Wolf Trap opens Monday night with the annual visit of the Metropolitan Opera Company to begin a summer that will bring some unusual concerts to the big shed in Fairfax County.
Strong casting and several of the Met's leading conductors give the opening week of opera no little promise. For the first night, Verdi's "Trovatore" is headed by Renata Scotto, Elena Obratsova, Carlo Bergonzi and Cornell MacNeil. If you agree with the school of thought that puts Bergonzi at the very top of today's Italian-wing tenors, you are immediately impressed with a group of singers that also includes Obratsova, the Soviet mezzo who won herself such immense ovations at the Kennedy Center last year with the Bolshoi Opera.
Her presence on Monday night rules out her singing the role of Bertha in Tuesday's "Le Prophete," which is all to the good, because Rita Shane, who will sing it, is a coloratura soprano who finds no difficulty in handling the high tessitura that pushes Scotto much too hard. "Prophete" is principally, however, the great vehicle for Marilyn Horne, who makes the once-famous role of Fides a phenomenal display of old-fashioned greatness. James McCracken sings the title role, making strong and convincing use of falsetto for the high phrases.
Not to be overlooked in the opera is the recurring chorale," Ad nos ad salutarem undam," sung repeatedly be three of the scruffiest looking characters you will see in any opera. The melody of this trio, decent enough as Meyerbeer sets it out, is the theme on which Franz Liszt later constructed one of the most impressive compositions of his entire career, a Fantasy and Fugue that is played on either piano or organ.
The week continues with "Tosca," "Lohengrin," "Boheme," "The Magic Flute," and a repeat of "Trovatore." The "Flute" on Saturday afternoon is strongly cast, with Washington soprano Carmen Balthrop, who won the Met's top audition prize last year, as Pamina. She will be joined by Shane, Donald Gramm and Jerome Hines, with Frank Conlon conducting.
The Metropolitan Opera is, however, only the first of numerous operatic attractions coming to Wolf Trap this year.
In what is by far the largest amount of opera to reach the park, the summer will include performances of the great Busoni masterpiece "Doktor Faust," with Frank Corsaro in charge of the staging; a Metropolitan production of "Hansel and Gretel," staged by Nathaniel Merrill, and the Santa Fe production of Cavalli's "L'Egisto," to be directed by John Cox from Glyndebourne. Balthrop will return for that opera.

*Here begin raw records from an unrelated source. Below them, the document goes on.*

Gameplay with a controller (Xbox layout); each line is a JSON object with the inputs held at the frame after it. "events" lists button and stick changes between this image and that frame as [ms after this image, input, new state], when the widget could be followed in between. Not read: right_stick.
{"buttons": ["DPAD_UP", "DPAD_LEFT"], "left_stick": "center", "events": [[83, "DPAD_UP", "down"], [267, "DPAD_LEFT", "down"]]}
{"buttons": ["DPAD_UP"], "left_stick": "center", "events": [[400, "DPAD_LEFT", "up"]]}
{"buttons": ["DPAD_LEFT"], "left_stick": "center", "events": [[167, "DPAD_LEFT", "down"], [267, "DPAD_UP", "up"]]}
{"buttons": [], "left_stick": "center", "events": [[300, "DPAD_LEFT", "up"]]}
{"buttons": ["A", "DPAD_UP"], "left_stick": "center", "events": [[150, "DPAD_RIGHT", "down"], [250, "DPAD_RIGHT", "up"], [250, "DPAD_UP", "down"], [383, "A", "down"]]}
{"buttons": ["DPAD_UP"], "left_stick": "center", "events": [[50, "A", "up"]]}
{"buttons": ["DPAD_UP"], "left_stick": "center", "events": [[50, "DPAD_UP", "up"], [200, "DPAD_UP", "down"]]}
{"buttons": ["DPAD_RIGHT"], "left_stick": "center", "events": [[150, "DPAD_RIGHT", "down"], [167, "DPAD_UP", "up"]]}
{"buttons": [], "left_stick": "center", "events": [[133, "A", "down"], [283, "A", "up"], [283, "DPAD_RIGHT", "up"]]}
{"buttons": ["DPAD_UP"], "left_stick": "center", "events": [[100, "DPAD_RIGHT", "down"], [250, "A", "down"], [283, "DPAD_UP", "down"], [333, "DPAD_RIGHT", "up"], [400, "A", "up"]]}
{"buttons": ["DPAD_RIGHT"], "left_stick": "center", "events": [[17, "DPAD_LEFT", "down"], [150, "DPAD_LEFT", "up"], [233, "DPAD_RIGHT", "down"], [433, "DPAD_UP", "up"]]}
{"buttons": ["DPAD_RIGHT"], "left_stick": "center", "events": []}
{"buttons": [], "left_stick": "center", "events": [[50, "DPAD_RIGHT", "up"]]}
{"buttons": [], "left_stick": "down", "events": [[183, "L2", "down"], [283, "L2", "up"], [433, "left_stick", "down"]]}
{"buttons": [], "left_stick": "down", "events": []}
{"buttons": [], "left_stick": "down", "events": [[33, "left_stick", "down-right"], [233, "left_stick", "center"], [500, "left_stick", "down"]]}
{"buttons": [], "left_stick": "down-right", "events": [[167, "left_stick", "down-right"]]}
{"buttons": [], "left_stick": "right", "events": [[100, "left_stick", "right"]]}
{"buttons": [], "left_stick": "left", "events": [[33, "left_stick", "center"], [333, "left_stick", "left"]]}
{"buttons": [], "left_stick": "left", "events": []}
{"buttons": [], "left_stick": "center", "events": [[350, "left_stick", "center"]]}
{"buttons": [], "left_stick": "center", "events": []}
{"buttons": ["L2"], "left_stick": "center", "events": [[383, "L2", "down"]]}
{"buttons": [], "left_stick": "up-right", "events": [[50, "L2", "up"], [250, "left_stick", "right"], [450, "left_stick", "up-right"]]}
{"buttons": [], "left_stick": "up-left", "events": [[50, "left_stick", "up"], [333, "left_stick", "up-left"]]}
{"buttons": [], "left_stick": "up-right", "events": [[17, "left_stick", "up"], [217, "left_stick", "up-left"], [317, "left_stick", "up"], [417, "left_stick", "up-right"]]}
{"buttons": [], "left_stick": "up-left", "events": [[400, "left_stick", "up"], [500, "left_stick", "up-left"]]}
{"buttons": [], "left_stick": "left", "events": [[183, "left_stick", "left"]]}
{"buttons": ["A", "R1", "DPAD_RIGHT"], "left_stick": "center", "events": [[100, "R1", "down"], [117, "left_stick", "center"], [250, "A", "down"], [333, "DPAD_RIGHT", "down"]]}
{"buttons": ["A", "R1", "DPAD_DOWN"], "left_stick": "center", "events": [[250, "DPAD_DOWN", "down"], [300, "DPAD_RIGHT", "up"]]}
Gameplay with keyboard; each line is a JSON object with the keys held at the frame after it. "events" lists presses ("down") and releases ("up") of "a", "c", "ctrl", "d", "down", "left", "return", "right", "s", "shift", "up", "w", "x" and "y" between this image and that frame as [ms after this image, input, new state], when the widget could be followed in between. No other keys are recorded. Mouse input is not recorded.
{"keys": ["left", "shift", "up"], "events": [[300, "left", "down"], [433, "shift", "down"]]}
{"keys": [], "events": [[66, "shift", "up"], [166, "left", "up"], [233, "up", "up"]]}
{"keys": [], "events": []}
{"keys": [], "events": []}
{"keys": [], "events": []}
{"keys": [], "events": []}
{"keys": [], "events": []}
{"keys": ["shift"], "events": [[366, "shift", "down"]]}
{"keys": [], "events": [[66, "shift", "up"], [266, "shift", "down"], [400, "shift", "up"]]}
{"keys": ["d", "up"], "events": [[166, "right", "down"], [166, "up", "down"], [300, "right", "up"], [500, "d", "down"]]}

Even those do not complete the Wolf Trap opera list, since Gian Carlo Menotti's double bill of "The Medium" and "The Telephone" will be given by the Wolf Trap Company in the Madeira School.
There is special interest in the coming of Raymond Leppard to Wolf Trap. He is the distinguished British conductor - among other things a specialist in baroque performances - who has contributed notably to the recent liveliness in concerts and recordings of music from Monteverdi to Handel and Bach. On June 28 and 30 Leppard will conduct concerts that will present all six of the Brandenburg Concertos together with cantata excerpts, while on July 3 he will lead a Handel concert.
Julius Rudel will conduct the National Symphony on July 7 and 8, with Martina Arroyo as soloist the second night in arias by Verdi. The concert on July 7 will include the Mahler Fourth Symphony with Janice Hall as soloist. Rudel will return on Aug. 14 to lead a Mozart-Mahler evening in which he will enjoy the solo arts of mezzo Frederica von Stade and baritone Richard Stilwell. Pinchas Zukerman, who began his brilliant career as a violinist of special gifts and then demonstrated that he could play the viola at least as well, will add a third dimension to his already impressive stature on June 29 when he appears with the National Symphony as both violinist and conductor in an all-Mendelssohn program.
One of Wolf Trap's most unusual innovations will arrive July 31 when Paul Traver conducts Handel's "Messiah" in what he is preparing as a performance much like the original, which Handel first conducted in Dublin in 1743.
A real departure from its standard format will be the all-Chopin concert by Earl Wild on Aug. 4. With the greatest respect to Wild's Chopin, which is, like anything he plays, superb, it would seem that in Wolf Trap's larger spaces, Wild would be most appreciated in some of the spectacular 19th-century warhorses in which he excels.
Jean-Pierre Rampal's visit to Wolf Trap last year was one of its special triumphs. He will be back Aug. 21 with harpsichord and piano support, which will let him range through his entire repertoire, from baroque to contemporary.
And for a seasonal finale, preceded by all kinds of dance and popular, folk and jazz nights I have not mentioned, Wolf Trap will bring down the New York Philharmonic under the baton of - guess - Sarah Caldwell, with Andre Watts as soloist in the Tchaikovsky Concerto. All in all, Christopher Hunt, who is new to Wolf Trap this year, has put together a highly promising summer.